Paper Link: https://arxiv.org/abs/2509.25358
SARM stands for Stage-Aware Reward Modeling.
It is a video-based reward modeling framework for long-horizon robot manipulation tasks, especially tasks where demonstrations vary a lot in speed and quality.
Main Idea
Instead of treating progress as “how far into the video we are”, SARM tries to predict:
- what stage of the task the robot is currently in
- how much progress has been made within that stage
This matters because long-horizon tasks like folding a shirt do not progress at a fixed speed. One demonstration might spend a long time on one step while another finishes that same step quickly.
Why not use frame index as progress
Frame-index based labeling assumes that if you are 60% through the video then you are 60% through the task.
That breaks down when:
- demonstrations have different lengths
- the robot hesitates or makes corrections
- some trajectories contain low-quality behavior
- tasks have natural stages with very different durations
SARM replaces that with semantically meaningful progress signals.
How labels are made
SARM uses natural-language subtask annotations to define stages of the task.
For example, a long-horizon task might be broken into subtasks like:
- pick up shirt
- align sleeves
- fold left side
- fold right side
Those stage labels are more consistent across demonstrations than raw frame position.
The key point is that the labels are semantic, not purely temporal.
So if two demonstrations both reach the “fold right side” step at very different times, SARM can still align them to the same stage.
What the model predicts
The reward model jointly predicts:
- task stage
- fine-grained progress inside the stage
So instead of only saying “the robot is halfway done”, it can say something closer to “the robot is in the sleeve alignment stage and making progress within that stage.”
You can think of it as a structured progress estimator:
- stage prediction gives coarse task understanding
- within-stage progress gives a smoother dense signal
Why this helps policy training
Once SARM can estimate progress from video, that reward signal can be used to train a policy more intelligently.
One use is RA-BC Weights:
- action chunks with stronger progress get larger weights
- weak or noisy parts of demonstrations matter less
- the policy focuses more on behavior that actually advances the task
The same reward model can also be used as a dense reward signal for reinforcement learning.

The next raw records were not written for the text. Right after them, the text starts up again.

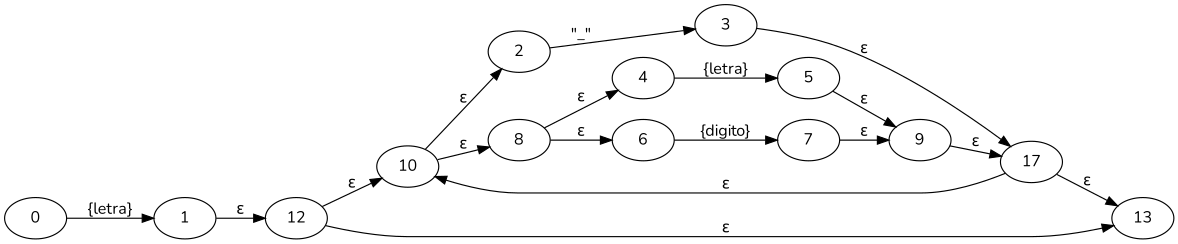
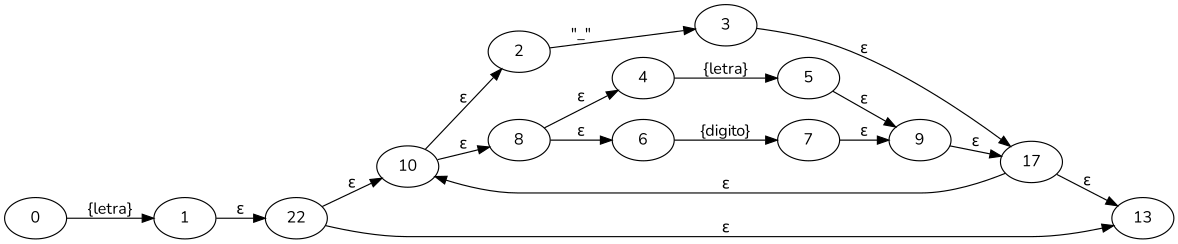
  digraph {
    fontname=Nunito
    rankdir=LR
    node [fontname=Nunito]
    edge [fontname=Nunito]
    0
    1
-   12
+   12 [label=22]
    10
    13
    2
    3
    n8 [label=17]
    4
    5
    9
    6
    7
    8
    0 -> 1 [label="{letra}"]
    1 -> 12 [label="ε"]
    12 -> 10 [label="ε"]
    12 -> 13 [label="ε"]
    10 -> 2 [label="ε"]
    10 -> 8 [label="ε"]
    2 -> 3 [label="\"_\""]
    3 -> n8 [label="ε"]
    n8 -> 10 [label="ε"]
    n8 -> 13 [label="ε"]
    4 -> 5 [label="{letra}"]
    5 -> 9 [label="ε"]
    9 -> n8 [label="ε"]
    6 -> 7 [label="{digito}"]
    7 -> 9 [label="ε"]
    8 -> 4 [label="ε"]
    8 -> 6 [label="ε"]
  }
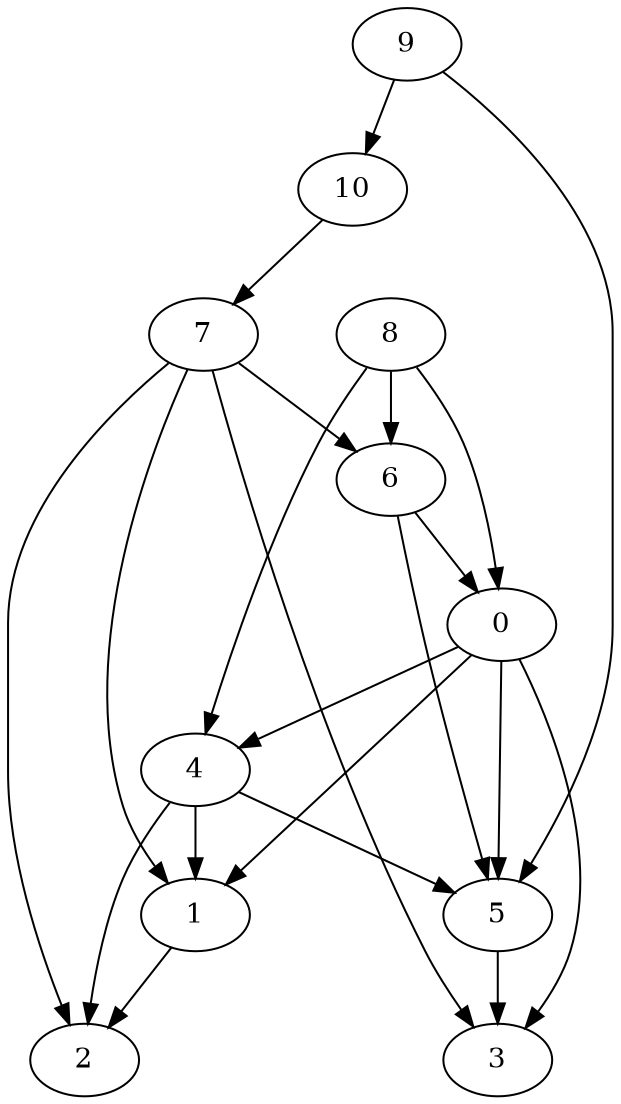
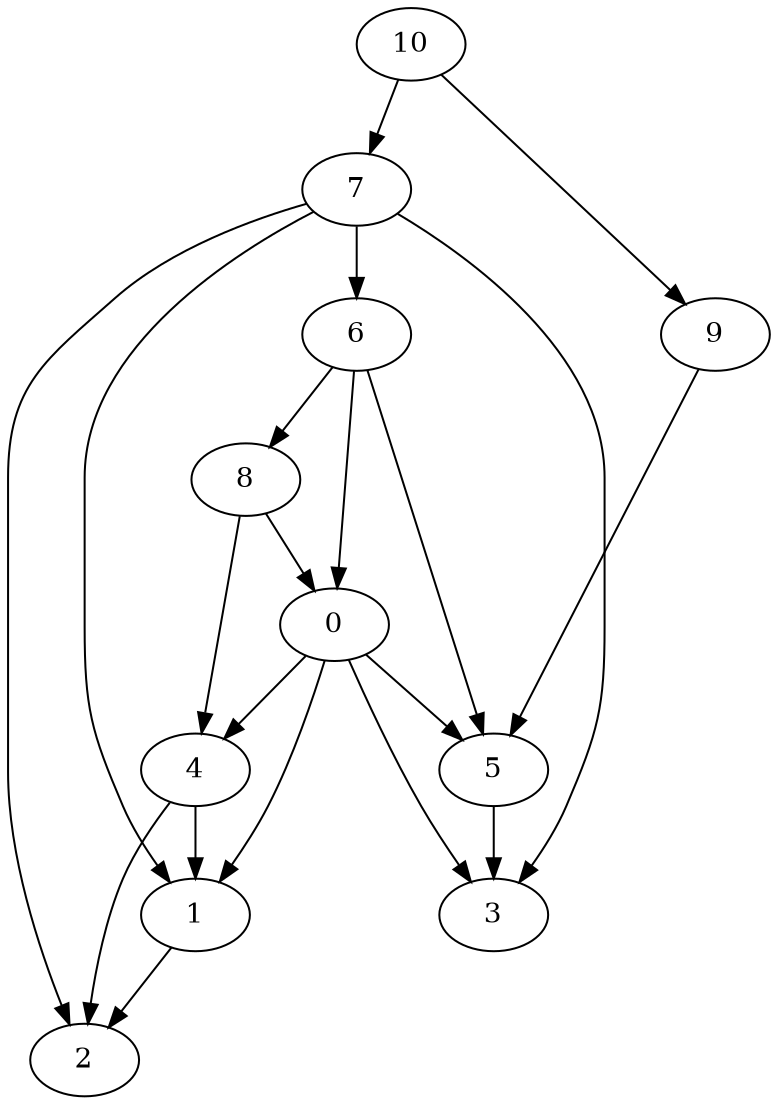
  strict digraph {
    0
    1
    3
    4
    5
    2
    6
    8
    7
    9
    10
    0 -> 1
    0 -> 3
    0 -> 4
    0 -> 5
    1 -> 2
    4 -> 1
-   4 -> 5
    4 -> 2
    5 -> 3
    6 -> 0
    6 -> 5
-   8 -> 6
+   6 -> 8
    8 -> 0
    8 -> 4
    7 -> 1
    7 -> 3
    7 -> 2
    7 -> 6
    9 -> 5
-   9 -> 10
+   10 -> 9
    10 -> 7
  }
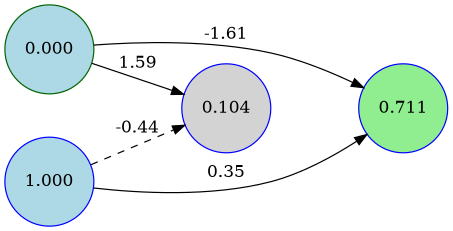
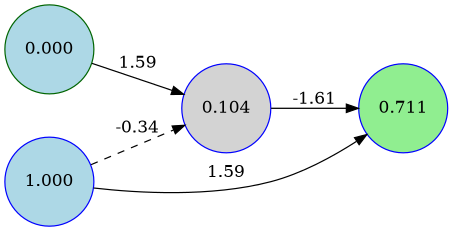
  digraph {
    rankdir=LR
    node [color=blue fillcolor=lightblue shape=circle style=filled]
    edge [style=solid]
    n1 [color=darkgreen label=0.000]
    n2 [fillcolor=lightgray label=0.104]
    n3 [fillcolor=lightgreen label=0.711]
    n4 [label=1.000]
    n1 -> n2 [label=1.59]
-   n1 -> n3 [label=-1.61]
-   n4 -> n2 [label=-0.44 style=dashed]
-   n4 -> n3 [label=0.35]
+   n2 -> n3 [label=-1.61]
+   n4 -> n2 [label=-0.34 style=dashed]
+   n4 -> n3 [label=1.59]
  }
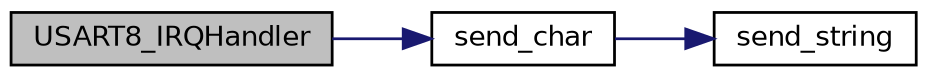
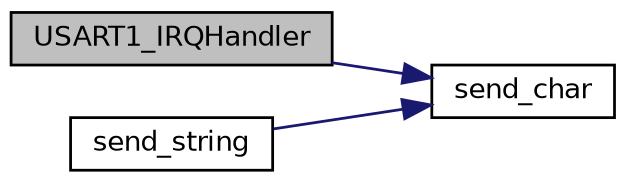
  digraph {
    rankdir=LR
    node [color=black fillcolor=white fontname=Helvetica fontsize=10 shape=record style=filled]
    edge [color=midnightblue fontname=Helvetica fontsize=10 labelfontname=Helvetica labelfontsize=10 style=solid]
-   n1 [fillcolor=grey75 fontcolor=black height=0.2 label=USART8_IRQHandler width=0.4]
+   n1 [fillcolor=grey75 fontcolor=black height=0.2 label=USART1_IRQHandler width=0.4]
    n2 [height=0.2 label=send_char width=0.4]
    n3 [height=0.2 label=send_string width=0.4]
    n1 -> n2
-   n2 -> n3
+   n3 -> n2
  }
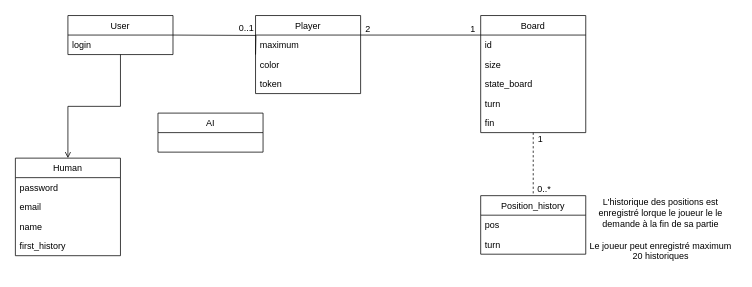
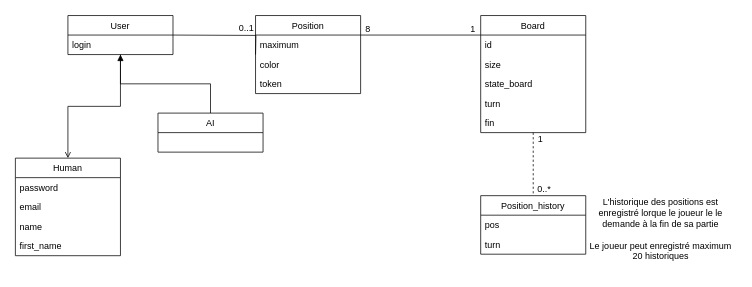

Why this is better than vanilla BC
Vanilla behavior cloning only asks:
- what action did the demonstrator take here?
SARM adds another question:
- was this part of the trajectory actually useful for finishing the task?
That matters a lot in long-horizon manipulation because demonstrations often include:
- pauses
- recovery motions
- failed grasps
- inefficient detours
With SARM, the policy does not have to imitate all of that equally.
Results
In the paper, SARM + RA-BC greatly outperformed vanilla behavior cloning on T-shirt folding:
- 83% success from the flattened state
- 67% success from the crumpled state
- vanilla BC only achieved 8% and 0% on those same settings
Intuition
SARM is basically a way to turn messy demonstration videos into a cleaner notion of task progress.
That is useful for long-horizon manipulation because the biggest problem is often not lack of data, but inconsistent data quality.